Time travel is central to the story, and it can be interpreted in several ways. First, and most obviously, future catastrophes are connected to the past in direct as well as indirect ways. Both the (in)actions of now living generations, but also the long trajectories of history; in this case the catastrophe in the Caribbean started already with European colonization. Second, the episodes occurring in different times in the novel could just as easily be different (or perhaps even the same) places in the present. Perhaps the novel tells us not that the time to avert future catastrophes is already behind us, but that the apocalypse is already happening, here and now, among peoples and communities experiencing floods, monsoons, disease epidemics, and, crucially, a lack of resources to tackle these environmental disasters. In this sense, it is not a post-apocalyptic novel so much as a peri-apocalyptical one.

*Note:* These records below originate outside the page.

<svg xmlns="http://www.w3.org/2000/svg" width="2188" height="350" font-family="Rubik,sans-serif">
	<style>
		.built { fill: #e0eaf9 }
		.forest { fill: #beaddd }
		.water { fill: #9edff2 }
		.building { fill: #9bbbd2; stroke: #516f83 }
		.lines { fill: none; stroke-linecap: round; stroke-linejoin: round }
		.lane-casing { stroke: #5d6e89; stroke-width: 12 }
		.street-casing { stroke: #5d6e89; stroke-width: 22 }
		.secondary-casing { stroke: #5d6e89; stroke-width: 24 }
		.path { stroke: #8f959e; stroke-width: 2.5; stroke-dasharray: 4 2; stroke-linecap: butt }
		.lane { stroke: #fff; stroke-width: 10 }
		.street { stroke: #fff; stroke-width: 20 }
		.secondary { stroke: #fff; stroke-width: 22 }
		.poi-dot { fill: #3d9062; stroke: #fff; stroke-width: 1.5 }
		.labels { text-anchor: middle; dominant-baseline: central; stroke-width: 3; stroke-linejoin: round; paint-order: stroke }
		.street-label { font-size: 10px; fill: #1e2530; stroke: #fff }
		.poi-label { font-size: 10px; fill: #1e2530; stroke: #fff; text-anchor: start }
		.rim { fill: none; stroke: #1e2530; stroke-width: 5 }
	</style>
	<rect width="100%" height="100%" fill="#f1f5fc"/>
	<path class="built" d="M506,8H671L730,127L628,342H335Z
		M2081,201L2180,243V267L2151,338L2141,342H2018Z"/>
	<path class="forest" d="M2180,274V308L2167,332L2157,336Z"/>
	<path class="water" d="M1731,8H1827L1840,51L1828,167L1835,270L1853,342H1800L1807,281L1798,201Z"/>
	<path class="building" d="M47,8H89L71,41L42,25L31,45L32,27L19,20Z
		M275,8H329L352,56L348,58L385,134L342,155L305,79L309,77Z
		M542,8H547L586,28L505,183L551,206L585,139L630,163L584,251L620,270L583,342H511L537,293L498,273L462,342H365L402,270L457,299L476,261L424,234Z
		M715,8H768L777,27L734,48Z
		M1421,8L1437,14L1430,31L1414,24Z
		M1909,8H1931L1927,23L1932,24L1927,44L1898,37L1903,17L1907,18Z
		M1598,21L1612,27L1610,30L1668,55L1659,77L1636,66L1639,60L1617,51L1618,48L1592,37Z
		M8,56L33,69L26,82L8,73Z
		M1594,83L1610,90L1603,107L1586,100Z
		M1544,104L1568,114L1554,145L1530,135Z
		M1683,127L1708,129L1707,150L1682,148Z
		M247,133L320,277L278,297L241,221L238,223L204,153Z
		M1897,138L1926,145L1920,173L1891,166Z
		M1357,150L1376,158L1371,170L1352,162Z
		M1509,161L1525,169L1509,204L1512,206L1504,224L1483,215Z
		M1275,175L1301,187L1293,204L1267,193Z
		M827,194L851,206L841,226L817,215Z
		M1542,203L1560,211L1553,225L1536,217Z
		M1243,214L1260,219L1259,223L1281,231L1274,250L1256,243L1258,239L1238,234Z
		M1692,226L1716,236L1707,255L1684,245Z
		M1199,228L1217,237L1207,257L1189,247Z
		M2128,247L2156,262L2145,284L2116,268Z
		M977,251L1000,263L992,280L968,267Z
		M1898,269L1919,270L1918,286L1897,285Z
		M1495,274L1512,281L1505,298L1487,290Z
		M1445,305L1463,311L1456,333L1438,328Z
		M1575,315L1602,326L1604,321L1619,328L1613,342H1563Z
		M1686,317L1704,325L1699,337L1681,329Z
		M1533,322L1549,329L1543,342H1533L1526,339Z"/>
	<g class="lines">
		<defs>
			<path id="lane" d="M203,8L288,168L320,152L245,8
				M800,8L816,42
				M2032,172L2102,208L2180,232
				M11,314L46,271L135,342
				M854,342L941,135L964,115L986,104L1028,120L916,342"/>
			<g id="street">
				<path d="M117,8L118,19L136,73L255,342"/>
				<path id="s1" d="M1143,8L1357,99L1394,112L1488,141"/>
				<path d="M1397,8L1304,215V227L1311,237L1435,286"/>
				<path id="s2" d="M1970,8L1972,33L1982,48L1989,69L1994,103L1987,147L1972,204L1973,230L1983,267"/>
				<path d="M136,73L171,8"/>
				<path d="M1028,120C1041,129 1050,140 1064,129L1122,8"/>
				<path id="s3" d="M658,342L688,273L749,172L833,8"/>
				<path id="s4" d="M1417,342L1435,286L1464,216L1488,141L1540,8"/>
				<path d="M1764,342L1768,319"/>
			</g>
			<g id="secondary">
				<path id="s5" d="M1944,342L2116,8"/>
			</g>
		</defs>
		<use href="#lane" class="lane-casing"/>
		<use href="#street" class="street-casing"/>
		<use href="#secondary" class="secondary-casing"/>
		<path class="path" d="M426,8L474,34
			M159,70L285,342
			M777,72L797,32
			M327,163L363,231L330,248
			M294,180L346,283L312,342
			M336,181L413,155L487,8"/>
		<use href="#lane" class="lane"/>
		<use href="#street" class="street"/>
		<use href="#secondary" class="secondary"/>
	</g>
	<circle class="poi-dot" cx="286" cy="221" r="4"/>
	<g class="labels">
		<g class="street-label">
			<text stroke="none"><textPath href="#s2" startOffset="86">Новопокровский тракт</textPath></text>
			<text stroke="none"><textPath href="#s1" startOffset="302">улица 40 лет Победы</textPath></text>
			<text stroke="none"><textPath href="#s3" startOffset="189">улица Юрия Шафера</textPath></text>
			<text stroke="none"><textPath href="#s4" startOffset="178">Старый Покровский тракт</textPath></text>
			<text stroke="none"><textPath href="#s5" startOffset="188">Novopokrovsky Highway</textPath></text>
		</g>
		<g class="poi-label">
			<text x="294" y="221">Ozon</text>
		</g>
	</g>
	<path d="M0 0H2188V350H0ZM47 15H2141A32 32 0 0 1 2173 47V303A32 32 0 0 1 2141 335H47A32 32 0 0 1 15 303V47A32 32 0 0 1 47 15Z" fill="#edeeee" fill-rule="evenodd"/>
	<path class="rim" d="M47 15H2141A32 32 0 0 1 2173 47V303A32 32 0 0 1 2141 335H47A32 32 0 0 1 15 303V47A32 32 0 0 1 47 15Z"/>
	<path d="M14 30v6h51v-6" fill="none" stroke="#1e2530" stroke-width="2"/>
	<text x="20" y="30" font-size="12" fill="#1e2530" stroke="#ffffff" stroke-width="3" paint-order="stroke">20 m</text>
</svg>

This interpretation doesn’t leave the reader with much hope, but this novel is not intended to provide hope. Rather its mission is to – in a satirical fashion – uncover the flaws of all people in the story. From the vile, chauvinist artist to the upper middle-class environmentalist embarked on a project of identity creation, and everyone else in between. The protagonist of the story, Acilde, is basically engaging in high level escapism, changing her body since there is no changing society. In fact, there is no person in the story who is genuinely likable (which is one reason why the novel is hard to work through. Like life in general, stories are easier to stand if you like the people you’re spending time with). But just because they’re not likable, doesn’t mean they’re not interesting.

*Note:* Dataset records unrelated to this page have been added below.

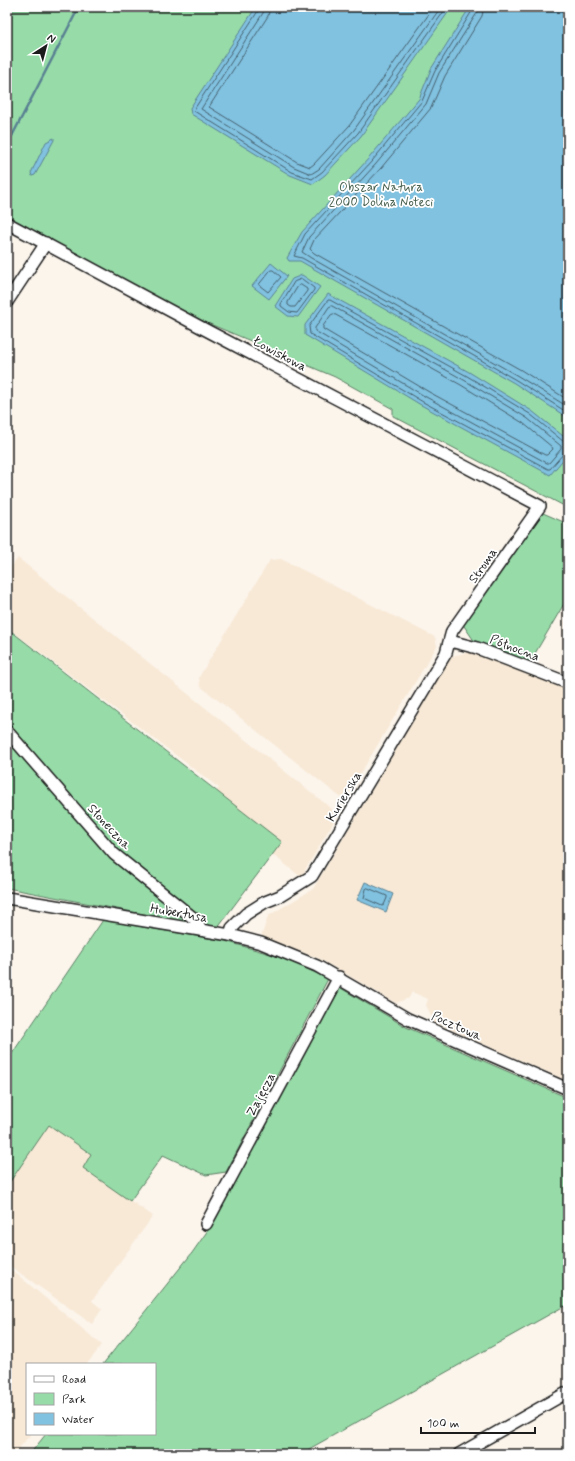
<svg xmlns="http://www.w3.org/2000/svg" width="575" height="1461" font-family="Mynerve,sans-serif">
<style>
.built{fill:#f8e9d6}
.green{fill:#97dca8;stroke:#5a7c62}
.water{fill:#81c2e1;stroke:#598092}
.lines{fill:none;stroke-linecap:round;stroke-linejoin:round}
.shore{stroke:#445e6b;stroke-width:1}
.stream{stroke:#598092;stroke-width:2.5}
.minor-casing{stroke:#1c1c1c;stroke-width:14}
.minor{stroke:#fff;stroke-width:11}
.labels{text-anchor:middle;stroke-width:3.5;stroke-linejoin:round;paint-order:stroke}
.park-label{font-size:13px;fill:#475f4d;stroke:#fff}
.street-label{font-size:13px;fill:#1c1c1c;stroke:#fff}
</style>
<rect width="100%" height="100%" fill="#fcf5ec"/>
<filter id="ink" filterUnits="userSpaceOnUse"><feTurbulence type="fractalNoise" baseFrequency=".025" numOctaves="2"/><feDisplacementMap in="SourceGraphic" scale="8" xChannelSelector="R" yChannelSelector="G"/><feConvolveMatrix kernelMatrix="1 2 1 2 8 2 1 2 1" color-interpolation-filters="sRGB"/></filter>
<g filter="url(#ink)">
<g class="built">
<path d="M 18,558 L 332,809 L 334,821 L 301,877 L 207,803 L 219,788 L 7,627 L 7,572 Z"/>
<path d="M 281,559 L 435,637 L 437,646 L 347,796 L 340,797 L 200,686 L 199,677 L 270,560 Z"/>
<path d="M 469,652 L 568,689 L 568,1081 L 434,1022 L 426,1005 L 428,999 L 412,992 L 409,998 L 396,1003 L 318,958 L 261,937 L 268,916 L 313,889 L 452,656 Z"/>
<path d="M 49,1124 L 91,1154 L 83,1168 L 153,1216 L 92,1301 L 102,1309 L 92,1324 L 7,1264 L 7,1186 Z"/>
<path d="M 7,1266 L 102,1345 L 87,1364 L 27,1364 L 27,1434 L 31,1434 L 14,1454 L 7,1454 Z"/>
</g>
<g class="green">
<path d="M 7,7 L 568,7 L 568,508 L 393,416 L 393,409 L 335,377 L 276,352 L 274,353 L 258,344 L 193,317 L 7,224 Z"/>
<path d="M 543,513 L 568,524 L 568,597 L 527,667 L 477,645 L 462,623 Z"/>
<path d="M 7,628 L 282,842 L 217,928 L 7,888 Z"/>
<path d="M 103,920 L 225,941 L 284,958 L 328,979 L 226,1172 L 206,1175 L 163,1155 L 130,1201 L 83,1168 L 91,1154 L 49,1125 L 7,1186 L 7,1061 Z"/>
<path d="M 339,987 L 406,1027 L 568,1098 L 568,1304 L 300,1454 L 30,1454 L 46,1434 L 155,1434 L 155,1364 L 103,1364 L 192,1253 L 213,1223 Z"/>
</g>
<g class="water">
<path d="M 256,7 L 452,7 L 361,136 L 325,175 L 313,184 L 290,175 L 191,114 L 190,108 Z"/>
<path d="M 470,7 L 558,7 L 568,13 L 568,418 L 514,383 L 300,261 L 289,261 L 287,258 L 302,232 L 369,158 L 419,99 L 431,69 Z"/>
<path d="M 54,138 L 54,140 L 35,175 L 32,176 L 31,173 L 46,142 Z"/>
<path d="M 271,263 L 287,276 L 269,299 L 252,286 Z"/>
<path d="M 302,275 L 320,287 L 298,317 L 288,316 L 275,306 L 292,279 Z"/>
<path d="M 328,294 L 469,372 L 532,411 L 568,440 L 568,454 L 550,475 L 421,405 L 305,335 L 305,325 Z"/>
<path d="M 365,882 L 393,894 L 386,912 L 357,900 Z"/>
</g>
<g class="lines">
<g class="shore">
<path d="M 259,7 L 258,11 L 195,108 L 194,111 L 292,172 L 312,179 L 322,172 L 358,133 L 447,7"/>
<path d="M 264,7 L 263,13 L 201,109 L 294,167 L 311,174 L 319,169 L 354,130 L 441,7"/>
<path d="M 270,7 L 268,16 L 209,107 L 297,162 L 310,167 L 314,164 L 349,126 L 434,7"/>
<path d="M 473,7 L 472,11 L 435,71 L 422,101 L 372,161 L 305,234 L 294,256 L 302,258 L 516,380 L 568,413"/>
<path d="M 478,7 L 477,13 L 439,73 L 426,104 L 376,164 L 309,237 L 302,252 L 311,258 L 518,376 L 568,407"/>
<path d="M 484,7 L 482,16 L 445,76 L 431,108 L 381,168 L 314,240 L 310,249 L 314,253 L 521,370 L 568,400"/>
<path d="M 271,270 L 273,270 L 281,277 L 268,292 L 259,285 Z"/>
<path d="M 302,279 L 314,288 L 314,290 L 297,313 L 289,312 L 281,306 L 281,304 L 294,282 Z"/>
<path d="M 301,285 L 307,289 L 307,291 L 295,307 L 291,307 L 288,305 L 288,302 L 298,286 Z"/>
<path d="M 332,306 L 464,380 L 527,418 L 561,446 L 561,449 L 549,463 L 547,463 L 426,397 L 315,331 L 315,328 L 329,307 Z"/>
<path d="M 334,314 L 461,385 L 523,423 L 552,447 L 553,449 L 547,455 L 545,455 L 429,392 L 323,329 L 323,326 L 331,315 Z"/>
<path d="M 568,443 L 564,442 L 530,414 L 467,376 L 330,300 L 328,300 L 309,326 L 310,334 L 423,402 L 548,469 L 550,469 L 564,453 L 568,452"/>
<path d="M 368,888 L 387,896 L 387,898 L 384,905 L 382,906 L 364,898 L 366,889 Z"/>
</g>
<path class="stream" d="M 12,136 L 79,7"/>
<defs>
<g id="minor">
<path d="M 7,223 L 206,330 L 540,506 L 452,631 L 446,653 L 312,876 L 280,896 L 265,902 L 246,914 L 232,928 L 230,935"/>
<path d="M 7,302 L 46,243"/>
<path d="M 450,641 L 477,648 L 568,683"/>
<path d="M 7,731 L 114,854 L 197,921 L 201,930"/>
<path d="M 7,898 L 230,935 L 261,943 L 317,966 L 408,1019 L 568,1089"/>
<path d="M 206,1224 L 339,977"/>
<path d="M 459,1454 L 568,1392"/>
</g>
</defs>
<use href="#minor" class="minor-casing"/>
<use href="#minor" class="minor"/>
</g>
</g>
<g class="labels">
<g class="park-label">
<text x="381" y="191">Obszar Natura<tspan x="381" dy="15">2000 Dolina Noteci</tspan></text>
</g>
<g class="street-label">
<text transform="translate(280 353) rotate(28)" y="5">Łowiskowa</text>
<text transform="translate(482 565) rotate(-55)" y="5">Stroma</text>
<text transform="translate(515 647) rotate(21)" y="5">Północna</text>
<text transform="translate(343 796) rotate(-59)" y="5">Kurierska</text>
<text transform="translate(110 826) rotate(47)" y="5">Słoneczna</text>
<text transform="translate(179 912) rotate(10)" y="5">Hubertusa</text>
<text transform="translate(457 1025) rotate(24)" y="5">Pocztowa</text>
<text transform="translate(260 1094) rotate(-62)" y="5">Zajęcza</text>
</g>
</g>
<rect width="575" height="1461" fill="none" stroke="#fff" stroke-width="24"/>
<rect x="12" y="12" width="551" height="1437" fill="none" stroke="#1c1c1c" stroke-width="1.5" filter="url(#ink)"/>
<rect x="26" y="1363" width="130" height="72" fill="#ffffff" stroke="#a4a4a4"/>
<rect x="34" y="1376" width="20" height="6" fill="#ffffff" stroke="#a4a4a4"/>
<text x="62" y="1383" font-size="12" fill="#1c1c1c">Road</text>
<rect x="34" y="1393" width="20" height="12" fill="#97dca8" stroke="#a4a4a4"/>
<text x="62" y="1403" font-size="12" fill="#1c1c1c">Park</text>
<rect x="34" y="1413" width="20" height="12" fill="#81c2e1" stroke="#a4a4a4"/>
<text x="62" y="1423" font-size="12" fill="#1c1c1c">Water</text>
<g transform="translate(46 46) rotate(36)" stroke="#ffffff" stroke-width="3" paint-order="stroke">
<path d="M0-3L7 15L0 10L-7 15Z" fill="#1c1c1c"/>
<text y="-6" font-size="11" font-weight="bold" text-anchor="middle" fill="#1c1c1c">N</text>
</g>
<path d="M421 1427v6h114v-6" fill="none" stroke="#1c1c1c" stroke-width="2"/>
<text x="427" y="1427" font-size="12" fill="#1c1c1c" stroke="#ffffff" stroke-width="3" paint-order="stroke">100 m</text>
</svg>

Another aspect of the book is its artistic ambitions. I found it hard to interpret and understand all the violent and sexual references throughout the book, but a fellow book circle member with more knowledge in the field interpreted it as the writer writing herself into traditions of Goya (who is a central art reference throughout the book). Overall, the novel is sprinkled with art references, creating an interesting relation between nihilistic contemporary art, Caribbean Santeria culture and environmental protection; especially when you’re using the two former to save the latter. All in all, I can’t really say whether the book is a homage to art, Santeria and environmentalism, or if it is a satire about the futility of all of them. Perhaps it’s a bit of both?

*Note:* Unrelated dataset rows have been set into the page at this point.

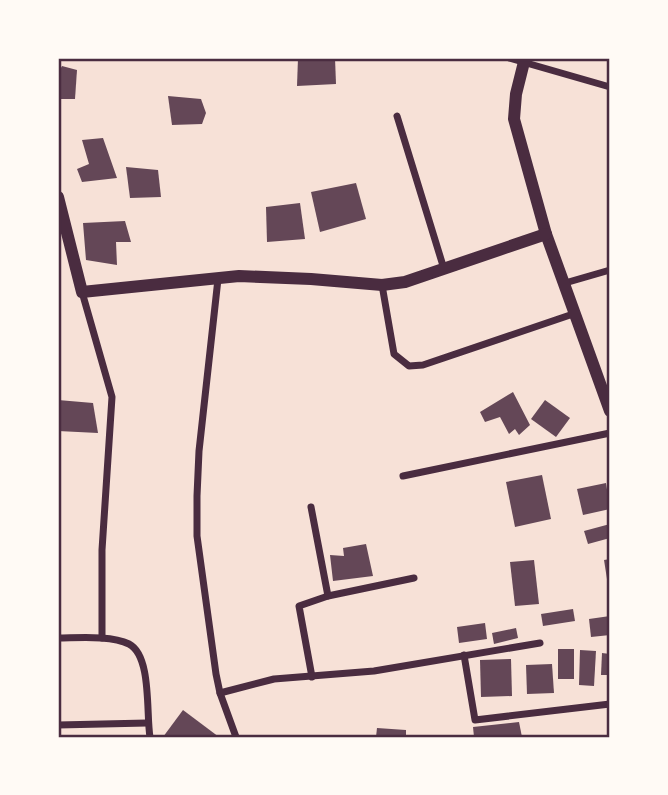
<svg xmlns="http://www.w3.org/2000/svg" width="668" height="795" font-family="Montserrat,sans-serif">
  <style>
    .building { fill: #644757 }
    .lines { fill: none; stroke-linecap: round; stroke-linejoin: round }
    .minor { stroke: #4a2c40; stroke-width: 7 }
    .tertiary { stroke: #4a2c40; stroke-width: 12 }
    .neatline { fill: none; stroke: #4a2c40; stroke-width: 2.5 }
  </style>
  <rect width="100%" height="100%" fill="#f7e1d7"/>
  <g class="building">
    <path d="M298 58H335L336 84 297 86Z"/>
    <path d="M62 66 77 70 75 99H58V73Z"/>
    <path d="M168 96 201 99 206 113 202 124 172 125Z"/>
    <path d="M103 138 117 178 82 182 77 169 89 164 82 140Z"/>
    <path d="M126 167 158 170 161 197 130 198Z"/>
    <path d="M356 183 366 219 320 232 311 192Z"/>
    <path d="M300 203 305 239 267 242 266 207Z"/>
    <path d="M125 221 131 242H116L117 265 86 260 83 223Z"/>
    <path d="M513 392 530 425 519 435 515 429 509 434 500 417 485 422 480 412Z"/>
    <path d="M58 400 93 403 98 433 58 431Z"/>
    <path d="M545 400 570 418 556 437 531 419Z"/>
    <path d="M542 475 551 519 515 527 506 482Z"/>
    <path d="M606 483 610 509 583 515 577 489Z"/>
    <path d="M610 524V538L588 544 584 531Z"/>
    <path d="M366 544 373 576 333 581 330 555 344 556 343 548Z"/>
    <path d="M610 559V578L607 579 604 560Z"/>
    <path d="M534 560 539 604 515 606 510 562Z"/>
    <path d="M573 609 575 621 543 626 541 614Z"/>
    <path d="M610 616V635L591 637 589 619Z"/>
    <path d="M485 623 487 639 459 643 457 627Z"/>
    <path d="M516 628 518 638 494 644 492 633Z"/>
    <rect x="558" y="649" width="16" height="30"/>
    <path d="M580 650 596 651 594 686 579 685Z"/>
    <path d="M602 653 610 654V675H601Z"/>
    <path d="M511 659 512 696 481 697 480 660Z"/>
    <path d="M552 664 554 693 527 694 526 665Z"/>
    <path d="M183 710 219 737H163Z"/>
    <path d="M519 722 522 737H474L473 727Z"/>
    <path d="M377 728 406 730V737H376Z"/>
  </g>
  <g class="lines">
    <g class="minor">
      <path d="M509 58 610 87"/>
      <path d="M397 116 444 269"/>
      <path d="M218 279 199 451 197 496V536L216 674 220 693 236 737"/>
      <path d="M565 283 610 270"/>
      <path d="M382 285 394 354 409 366 423 365 576 313"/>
      <path d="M82 292 112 397 102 550V638"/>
      <path d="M403 476 610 433"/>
      <path d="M311 507 328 596 299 606 312 677"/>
      <path d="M328 596 414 578"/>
      <path d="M58 638C77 638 111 635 129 644 152 656 146 714 150 737"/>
      <path d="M464 655 475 720 610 704"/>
      <path d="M220 693 274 679 374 671 540 643"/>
      <path d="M58 725 147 723"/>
    </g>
    <g class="tertiary">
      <path d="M525 58 516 94 514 119 546 234 610 411"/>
      <path d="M58 197 82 292 239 276 311 279 382 285 405 282 546 234"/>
    </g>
  </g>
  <rect width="668" height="795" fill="none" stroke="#fffaf5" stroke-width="119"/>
  <rect x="60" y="60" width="548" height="676" class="neatline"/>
</svg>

As with anything these days, the Corona epidemic has created a filter through which we see the world. In our book club we spent quite some time discussing the concept of uncertainty in the face of crisis. Reading the novel as a symbol for climate change catastrophe, a parallel was drawn between the Corona virus and climate change, where it was suggested that the key issue in both cases relates to the political and ideological response to uncertainty. With the Corona virus uncertainty lies in the effects of different measures to mitigate or suppress the spread of the virus, whereas with climate change uncertainty lies in exactly how much the temperature and sea levels will rise, or exactly when these things will happen. This uncertainty is what causes the majority of disputes regarding the responses, in both cases (here I am willfully omitting outliers, like people claiming that the corona virus or climate change are just hoaxes invented by the deep state). Of course, with climate change, while there may be uncertainty regarding the exact impacts, in terms of when, where and how it will play out, there is a fundamental certainty that climate change will impact societies and people across the world, and that it won’t be pretty. And here is where we return to the book: the central moral question in the book may be if people – given that they knew with certainty that their inactions in the present will cause untold suffering in the future – would be willing to give up the comfort that is causing the inaction?
So far, the answer has been no. But who knows, maybe the world that comes out on the other side of a global pandemic sees things differently?